▶ Working data:
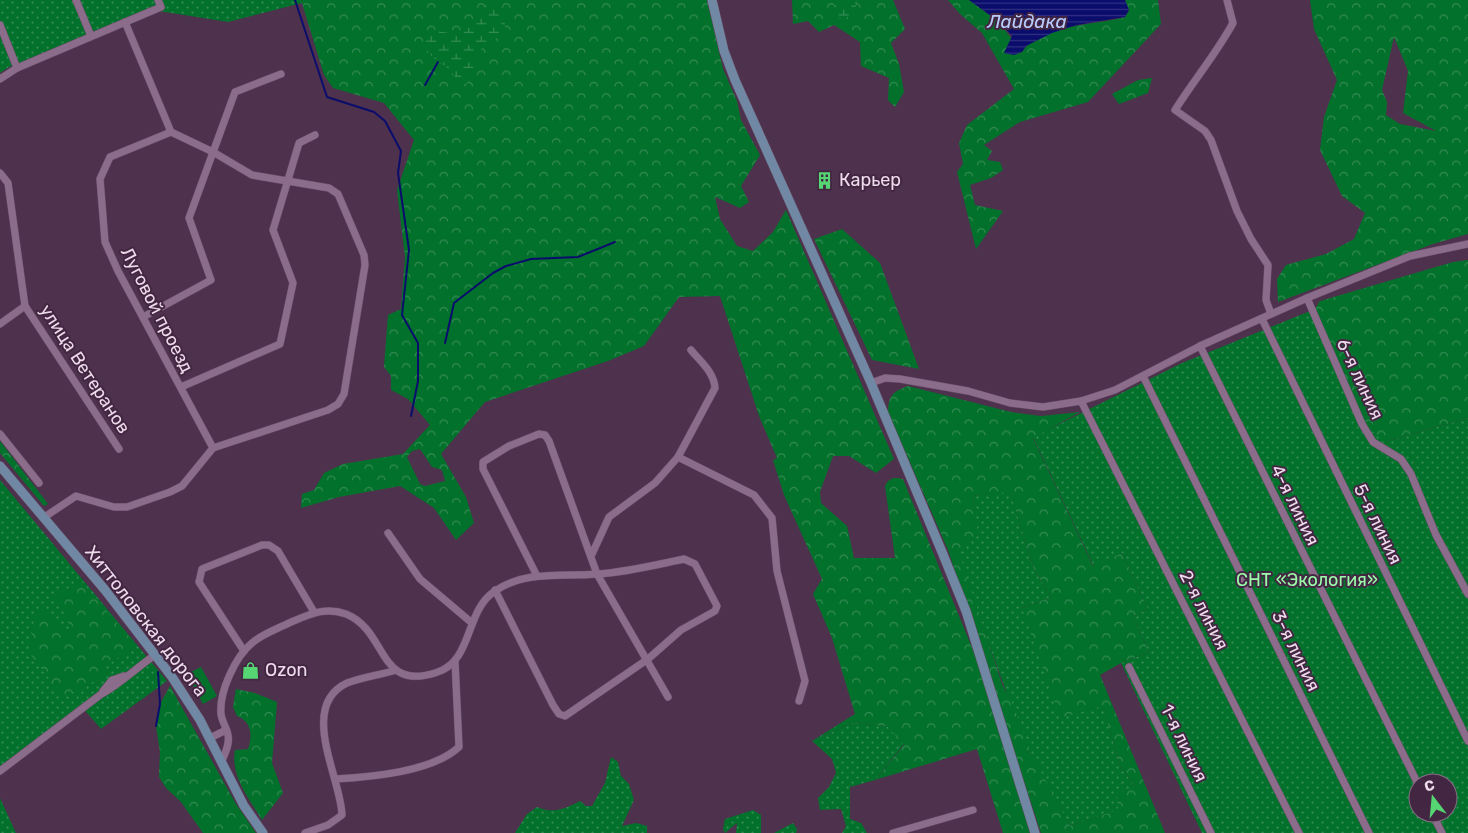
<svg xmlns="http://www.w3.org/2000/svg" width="1468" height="833" viewBox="0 0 1468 833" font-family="Rubik,sans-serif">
  <defs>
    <pattern id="grass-dots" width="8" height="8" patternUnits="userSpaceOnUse" patternTransform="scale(1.25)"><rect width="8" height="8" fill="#02712b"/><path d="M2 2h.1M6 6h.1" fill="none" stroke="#348b54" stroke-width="1.8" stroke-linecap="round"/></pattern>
    <pattern id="forest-crowns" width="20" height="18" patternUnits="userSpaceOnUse" patternTransform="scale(1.25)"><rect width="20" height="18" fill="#02712b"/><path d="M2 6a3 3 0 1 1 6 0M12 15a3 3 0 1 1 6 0" fill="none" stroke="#348b54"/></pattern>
    <pattern id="wetland-marsh" width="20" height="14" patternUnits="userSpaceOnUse" patternTransform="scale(1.25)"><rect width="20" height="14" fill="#02712b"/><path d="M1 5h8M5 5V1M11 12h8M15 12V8" fill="none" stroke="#348b54"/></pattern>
    <pattern id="water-rules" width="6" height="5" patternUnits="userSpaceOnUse" patternTransform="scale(1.25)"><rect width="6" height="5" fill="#0b0d6c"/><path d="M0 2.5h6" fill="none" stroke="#2f3081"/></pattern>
  </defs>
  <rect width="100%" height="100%" fill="#4e314d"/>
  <g fill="url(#grass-dots)" fill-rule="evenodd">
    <polygon points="0,0 301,0 302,3 228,22 159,11 9,67 0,73"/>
    <path d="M1315 309 1387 441 1468 418V833H1202L1121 663 1149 652 1133 616 1148 609 1122 553 1094 567 1033 437 1182 363ZM1418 783H1448V813H1418Z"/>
    <polygon points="0,480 167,681 101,729 81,706 0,766"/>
    <path d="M1010 491 1034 569 1051 597 1022 608 1103 705 1120 766 1136 788 1119 810 1070 826C1057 802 1042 778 1031 753 1002 686 980 618 957 549L977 534 973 496Z"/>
    <polygon points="852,723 887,726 904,744 875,780 850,787 850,819 861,823 867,833 842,833 846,826 841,809 820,810 818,798 829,787 836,773 832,759 812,741"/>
    <path d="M611 757 618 762 621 776 629 784 634 800 622 826 636 823 647 826V833H515L527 814 537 807C554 814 564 809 580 801L586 806H592L605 783Z"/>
    <polygon points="0,798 16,833 0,833"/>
    <polygon points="753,810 761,815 761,833 736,833 737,823 725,833 723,829 725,819"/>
    <polygon points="793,823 797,829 796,833 774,833"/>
  </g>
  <g fill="url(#forest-crowns)" fill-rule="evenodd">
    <path d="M301 0H707L723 69 737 101 741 120 760 155 741 186 749 202 740 208 715 197 720 219 737 246 753 251 773 232 786 210 894 459 876 473 849 456H833L820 492 821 503 847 526 854 558H895L885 486C889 478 894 477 903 479L984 677 1030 833H1003L977 749 875 780 904 745 887 726 852 723 812 741 855 714 832 638 813 594 822 579 784 495 773 460 777 458 759 416 720 296 679 297 644 346 608 361 485 402 441 454 466 497 474 523 456 540 434 508 400 486 339 497 301 508 302 494 314 490 324 473 343 464 403 454 430 425 408 399 391 390V376L384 367 388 315 401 309 405 257 397 190 414 140 384 103 333 88 324 75ZM420 449 432 467 442 470 445 481 425 486 420 484 407 457 412 451Z"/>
    <polygon points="792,0 893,0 905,29 891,43 899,64 904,92 895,107 888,100 889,78 861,66 860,42 834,25 819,32 808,21 793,24"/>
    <path d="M948 0H969L998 21 1022 52C1040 24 1097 25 1125 17L1129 10 1125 0H1158L1161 24 1088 102 1020 122 984 145 992 151 987 160 1000 162 1003 170 991 178 970 185 975 205 1003 211 976 249 957 172 963 164 959 143 967 125 1014 89 982 33 960 14Z"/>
    <path d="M1310 0H1468V234L1433 244 1278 302 1277 279 1286 265 1326 254 1354 239 1365 213 1342 196 1320 150 1324 117 1337 80 1314 29ZM1394 37 1408 71 1403 113 1436 131 1400 124 1386 115 1387 102 1382 90Z"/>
    <polygon points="1152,78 1148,93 1119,104 1112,94 1138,80"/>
    <polygon points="842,229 880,263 919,369 872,360 814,239"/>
    <polygon points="1468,260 1468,418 1387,441 1363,425 1315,309 1320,301 1453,262"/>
    <path d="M908 386 1011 412 1041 416 1080 412 1033 438 1093 566 1122 553 1148 609 1133 616 1149 652 1121 663 1100 675 1165 833H1041L948 550 888 412C889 395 892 392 908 386ZM1010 492 1034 569 1051 597 1022 608 1060 718 1103 706 1120 766 1136 788 1117 793 1118 810 1070 826 1031 753 1014 707 1002 684 958 549 978 534 973 496Z"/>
    <polygon points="0,441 48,504 44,506 0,453"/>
    <polygon points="81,581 136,645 105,667 110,673 64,697 29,653 34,619 36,614 42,610 66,634 71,630 63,611 54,598 56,595"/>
    <polygon points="170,686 236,804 256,833 203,833 181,802 166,788 159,777 160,752 156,726 160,704"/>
    <path d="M236 689 255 693 277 702 272 763 283 793 262 820C249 799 230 775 235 750L248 749C253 735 251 721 237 716L233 707Z"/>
  </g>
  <g fill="url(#wetland-marsh)">
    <polygon points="835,0 857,0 856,6 848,17 840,18 834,8"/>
    <path d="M485 5H495C500 12 508 21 504 30 500 40 488 40 483 47 472 59 474 78 462 89 458 83 455 76 451 71 437 58 426 59 424 37L434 30C440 31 448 34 455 33 466 32 487 17 485 5Z"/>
  </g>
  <polygon fill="#02712b" points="201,667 217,696 203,704 187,674"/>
  <polygon fill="url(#water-rules)" points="969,0 1125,0 1129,10 1125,17 1077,25 1052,33 1026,46 1022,52 1014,55 1004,53 1012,36 998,21"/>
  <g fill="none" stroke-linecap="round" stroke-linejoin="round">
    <g stroke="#0b0d6c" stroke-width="2">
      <polyline points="295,0 327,97 374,112 385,121 401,151 398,173 409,250 402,315 418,343 418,381 411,416"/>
      <polyline points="425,85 438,62"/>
      <polyline points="445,343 454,303 493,273 506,266 531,259 578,257 615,242"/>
      <polyline points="156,726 160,704 158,672"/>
    </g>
    <defs>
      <g id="street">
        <polyline points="76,0 91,36"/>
        <path d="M1227 0 1233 23C1216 54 1194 80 1175 110L1205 131 1211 140 1237 211 1251 239 1268 265 1266 300 1271 314"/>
        <polyline points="0,25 17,68"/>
        <polyline points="0,79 17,68 161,7 158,0"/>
        <polyline points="171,132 110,157 100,179 105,242 118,271 213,448"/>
        <polyline points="0,173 8,183 25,306 0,324"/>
        <polyline points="1307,298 1362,424 1373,442 1401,459 1411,474 1436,535 1468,594"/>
        <polyline points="25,306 119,449"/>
        <polyline points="143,317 211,280 189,218 235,92 281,74"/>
        <polyline points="1262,319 1468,741"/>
        <polyline points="1200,346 1418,784"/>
        <polyline points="1143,376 1369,833"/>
        <polyline points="871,383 885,378 900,379 968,391 1010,403 1043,407 1081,401 1115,390 1200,346 1307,298 1410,256 1468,244"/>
        <polyline points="181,387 280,344 293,283 273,230 299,143 315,135"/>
        <polyline points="1081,401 1299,833"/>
        <polyline points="0,434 39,483"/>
        <polyline points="678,457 754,495 772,518 777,571 805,681 799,701"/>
        <polyline points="43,518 76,496 114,507 127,507 170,492 182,486 213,448 328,410 338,404 344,394 365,265 364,255 338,194 329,188 252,175 213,152 171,132 125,22"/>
        <polyline points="388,533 420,579 472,623"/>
        <path d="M592 554 609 517 655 483 678 457 715 388C714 372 700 361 691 350"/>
        <polyline points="537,576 483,469 483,462 509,446 539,434 545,435 549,441 597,574 668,697"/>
        <polyline points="244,651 199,582 202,569 262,545 269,545 278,551 314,612"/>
        <polyline points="1129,667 1211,833"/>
        <polyline points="103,691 112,680 124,676"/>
        <polyline points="210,738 226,730"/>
        <path d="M222 761C225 753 230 744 228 735 227 728 222 722 221 714 219 692 235 657 252 643 262 634 277 629 289 623 308 615 325 606 346 614 388 631 377 691 435 673 474 662 464 611 495 591 525 570 563 577 598 574 627 572 655 565 684 559L695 564 717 606 715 611 681 630 648 659 565 716 559 714 553 705 495 590"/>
        <path d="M0 771 100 695C120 684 136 668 155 655"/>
        <path d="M335 779C371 777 432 772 459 747L455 661"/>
        <polyline points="1432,813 1442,833"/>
        <path d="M305 833 328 825 342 815C341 778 298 706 347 683 363 677 380 675 396 670"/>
        <polyline points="893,833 973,810"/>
      </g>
      <g id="secondary">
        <polyline points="712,0 724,51 735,80 871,383 942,552 966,611 1035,833"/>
        <polyline points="0,466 105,590 172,677 200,720 244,806 263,833"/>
      </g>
    </defs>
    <use href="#street" stroke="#674f66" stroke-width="8"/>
    <use href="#secondary" stroke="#674f66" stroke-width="10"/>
    <use href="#street" stroke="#8c6c8b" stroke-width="7"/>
    <use href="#secondary" stroke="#7088a4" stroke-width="9"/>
  </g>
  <defs>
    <symbol id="building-bare" viewBox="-9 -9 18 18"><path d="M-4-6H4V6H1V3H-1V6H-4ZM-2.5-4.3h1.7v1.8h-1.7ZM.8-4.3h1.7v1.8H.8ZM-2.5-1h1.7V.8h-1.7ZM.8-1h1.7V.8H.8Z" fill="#55d672" stroke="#432742" stroke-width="2.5" paint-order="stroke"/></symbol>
    <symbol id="shop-bare" viewBox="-9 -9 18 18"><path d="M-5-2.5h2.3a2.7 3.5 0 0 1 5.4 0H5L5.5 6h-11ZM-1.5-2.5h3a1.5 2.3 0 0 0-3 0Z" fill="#55d672" stroke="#432742" stroke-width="2.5" paint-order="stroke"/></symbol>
  </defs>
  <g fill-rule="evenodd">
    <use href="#building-bare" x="812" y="168" width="25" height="25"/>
    <use href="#shop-bare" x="238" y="658" width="25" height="25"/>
  </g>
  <g text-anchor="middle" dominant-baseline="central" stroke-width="4" stroke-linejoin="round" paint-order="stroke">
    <g font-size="18" fill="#eedbec" stroke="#432742" text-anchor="start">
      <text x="839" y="180">Карьер</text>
      <text x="265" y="670">Ozon</text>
    </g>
    <g font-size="18" fill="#eedbec" stroke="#432742">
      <text transform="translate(157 310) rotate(63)">Луговой проезд</text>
      <text transform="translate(85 369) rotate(57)">улица Ветеранов</text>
      <text transform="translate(1360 379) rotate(65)">6-я линия</text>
      <text transform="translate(1295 505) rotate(64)">4-я линия</text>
      <text transform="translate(1378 524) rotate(64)">5-я линия</text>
      <text transform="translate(1204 610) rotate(63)">2-я линия</text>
      <text transform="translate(146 621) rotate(52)">Хиттоловская дорога</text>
      <text transform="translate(1296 651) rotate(64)">3-я линия</text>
      <text transform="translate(1184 743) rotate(64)">1-я линия</text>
    </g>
    <g font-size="18" fill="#9afca9" stroke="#432742">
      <text x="1307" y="580">СНТ «Экология»</text>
    </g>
    <g font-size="19" font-style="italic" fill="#b9ccfe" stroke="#432742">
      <text x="1027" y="21">Лайдака</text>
    </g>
  </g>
  <g transform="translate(1433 798) rotate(344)"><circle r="24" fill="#432742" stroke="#876f86"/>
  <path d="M0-4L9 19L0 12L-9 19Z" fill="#55d672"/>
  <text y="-8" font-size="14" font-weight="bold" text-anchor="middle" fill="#eedbec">С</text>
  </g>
</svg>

▶ Problem statement:
Copy each line from the data that features the string "anchor".

▶ Response area:
  <g text-anchor="middle" dominant-baseline="central" stroke-width="4" stroke-linejoin="round" paint-order="stroke">
    <g font-size="18" fill="#eedbec" stroke="#432742" text-anchor="start">
  <text y="-8" font-size="14" font-weight="bold" text-anchor="middle" fill="#eedbec">С</text>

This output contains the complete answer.